这里我们比较一下搜索栏的url太过长？删减一下
在这里插入图片描述
经过测试发现url的规律

https://search.jd.com/Search?keyword=搜索的关键词

xpath

获取需要的xpath
1.F12 点击左上角选中我们需要找的内容
F12
选中后的样式
搜索框

然后我们选中被标亮的代码部分点击鼠标右键
搜索xpath
选择xpath —>copy xpath
拿取我们需要的xpath

//*[@id="key"]

同理方法获取搜索按钮的xpath

搜索xpath
获取搜索的xpath

//*[@id="search"]/div/div[2]/button

单个详情的url的xpath获取
在这里插入图片描述
单个电脑信息的url的xpath

//*[@id="J_goodsList"]/ul/li[1]/div/div[1]/a

比较一下各个详情的xpath的区别

 //*[@id="J_goodsList"]/ul/li[2]/div/div[1]/a
//*[@id="J_goodsList"]/ul/li[1]/div/div[1]/a

总结出的xpath

//*[@id="J_goodsList"]/ul/li/div/div[1]/a

xpath的语法　可以先了解一下xpath语法

//	从匹配选择的当前节点选择文档中的节点，而不考虑它们的位置
＠	选取属性

这里选取href属性

//*[@id="J_goodsList"]/ul/li/div/div[1]/a/@href

需要获取的内容分这几种情况　京东价/有预售/待发布　已发布
代发布

根据不同情况使用不同的xpath获取需要数据

# try　防止获取的数据不存在报错
# 型号
            model = self.driver.find_element_by_xpath('//div[@class="sku-name"]').text

            # 售价
            try:
                price = self.driver.find_element_by_xpath('//div[@class="dd"]/span[@class="p-price"]').text
            except Exception as error:
                # 不存在默认0000
                price = '0000'

            # 定金
            try:
                dj_price = self.driver.find_element_by_xpath(
                    '//div[@class="dd"]/span[@class="p-price dj-price"]').text
            except Exception as error:
                dj_price = '0000'

            # 预售
            try:
                ys_price = self.driver.find_element_by_xpath('//div[@class="dd"]/span[@class="p-price ys-price"]').text
            except Exception as error:
                ys_price = '0000'

附完整代码

# -*- coding: UTF-8 -*-

"""
采用的是
python3.6

selenium + chromedriver ＋　Firefox　浏览器　
selenium + geckodriver ＋ Chrome   浏览器

均可使用

"""
from selenium import webdriver
from urllib import parse
import xlwt
import time


class JdSpider:
    def __init__(self):
        self.url = 'https://www.jd.com/'  # 主页面url
        self.word_url = 'https://search.jd.com/Search?keyword='  # 搜素  筛选后的url
        # 无界面浏览器
        # self.options=webdriver.FirefoxOptions()
        # self.options.add_argument('--headless')
        # self.driver=webdriver.Firefox(options=self.options)

        # 有页面浏览器
        # self.driver = webdriver.Chrome()
        #创建浏览器对象
        self.driver = webdriver.Firefox()
		# 输入你需要搜索的关键词
        self.word = input('请输入搜索:>>')

        # # 创建工作薄
        self.f = xlwt.Workbook()
        # 创建一个sheet
        self.sheet = self.f.add_sheet(self.word, cell_overwrite_ok=True)
        # # 型号 单价 预售 定金
        self.data = []
        # 定义每一列大小
        self.col1 = self.sheet.col(0)
        self.col1.width = 260 * 100
        self.col2 = self.sheet.col(1)
        self.col2.width = 260 * 20

        self.col3 = self.sheet.col(2)
        self.col3.width = 260 * 20

        self.col4 = self.sheet.col(3)
        self.col4.width = 260 * 20

    def get_html(self, url):
        # 打开网页
        self.driver.get(url=url)

    def crawl(self):
        self.get_html(url=self.url)

        # 1. 找到搜索框
        # 2.输入搜索的关键词
        self.driver.find_element_by_xpath('//*[@id="key"]').send_keys(self.word)
        # 3.找到搜索点击搜索
        self.driver.find_element_by_xpath('//*[@id="search"]/div/div[2]/button').click()

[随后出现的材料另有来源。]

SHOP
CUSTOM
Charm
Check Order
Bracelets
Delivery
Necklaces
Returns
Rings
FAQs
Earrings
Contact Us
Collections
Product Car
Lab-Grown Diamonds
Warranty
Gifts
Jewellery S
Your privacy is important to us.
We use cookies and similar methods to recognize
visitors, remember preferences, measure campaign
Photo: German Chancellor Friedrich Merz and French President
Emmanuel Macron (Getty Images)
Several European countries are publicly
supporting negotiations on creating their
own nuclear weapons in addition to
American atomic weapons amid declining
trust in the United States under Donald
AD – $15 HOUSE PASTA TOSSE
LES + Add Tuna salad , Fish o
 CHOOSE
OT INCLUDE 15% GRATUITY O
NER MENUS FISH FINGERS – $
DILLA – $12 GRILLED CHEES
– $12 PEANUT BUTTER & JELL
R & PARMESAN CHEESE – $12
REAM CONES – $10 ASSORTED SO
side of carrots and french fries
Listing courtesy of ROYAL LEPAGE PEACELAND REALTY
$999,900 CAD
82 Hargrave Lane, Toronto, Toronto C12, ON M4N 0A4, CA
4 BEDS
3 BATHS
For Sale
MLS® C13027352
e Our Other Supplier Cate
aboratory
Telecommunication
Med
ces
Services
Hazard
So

    def scroll_to_bottom(self):
        # 执行这段代码，会获取到当前窗口总高度
        js = "return action=document.body.scrollHeight"
        # 初始化现在滚动条所在高度为0
        height = 0
        # 当前窗口总高度
        new_height = self.driver.execute_script(js)

        while height < new_height:

            # 将滚动条调整至页面底部
            for i in range(height, new_height, 200):
                self.driver.execute_script('window.scrollTo(0, {})'.format(i))
                # 给予下拉数据缓冲时间
                time.sleep(0.5)
            height = new_height
            time.sleep(2)
            new_height = self.driver.execute_script(js)

    def search(self):

        self.crawl()
        # 地址栏中的url中字符串需要编码
        url_word = parse.quote(self.word)
        # 拼接url
        self.get_html(url=self.word_url + url_word)

        # 滚动下拉条
        self.scroll_to_bottom()

        li_list = self.driver.find_elements_by_xpath('//*[@id="J_goodsList"]/ul/li/div/div[1]/a')

        # 获取详情的url
        second_list = []
        for page_url in li_list:
            #获取url
            second_url = page_url.get_attribute('href')
            second_list.append(second_url)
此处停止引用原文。